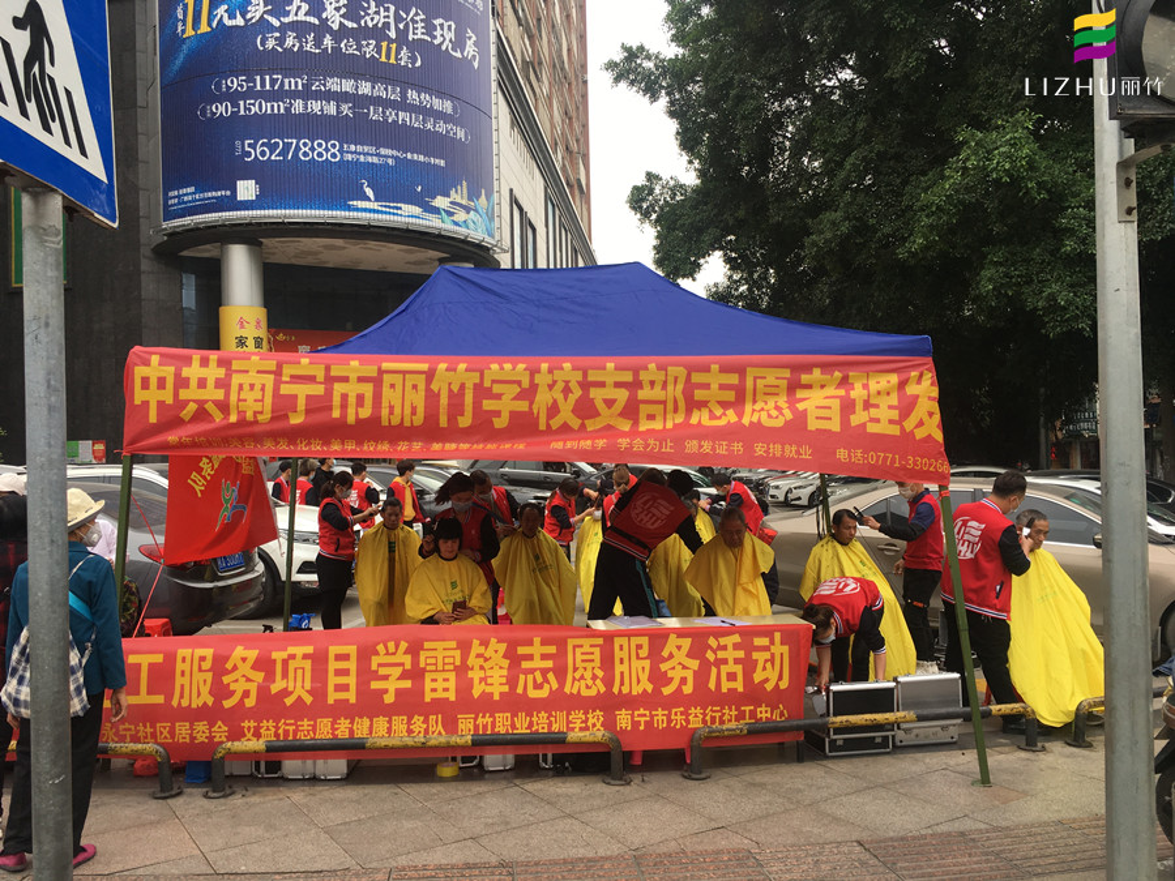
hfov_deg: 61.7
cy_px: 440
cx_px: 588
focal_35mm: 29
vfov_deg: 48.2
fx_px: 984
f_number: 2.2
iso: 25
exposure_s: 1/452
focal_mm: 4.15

____

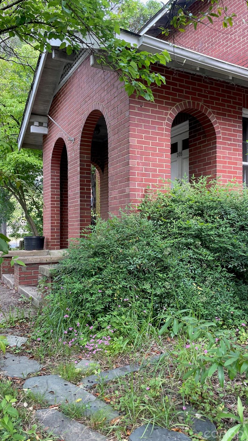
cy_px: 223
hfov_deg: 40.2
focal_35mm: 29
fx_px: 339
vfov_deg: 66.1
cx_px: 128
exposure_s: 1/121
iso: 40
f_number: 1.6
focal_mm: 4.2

____

**PROMPT**
In the entries above, one line contains "hfov_deg: 61.7" and another contains "focal_mm: 4.15". Reproduce exactly those two lines and the lines between them, nothing else.

**TASK ANSWER**
hfov_deg: 61.7
cy_px: 440
cx_px: 588
focal_35mm: 29
vfov_deg: 48.2
fx_px: 984
f_number: 2.2
iso: 25
exposure_s: 1/452
focal_mm: 4.15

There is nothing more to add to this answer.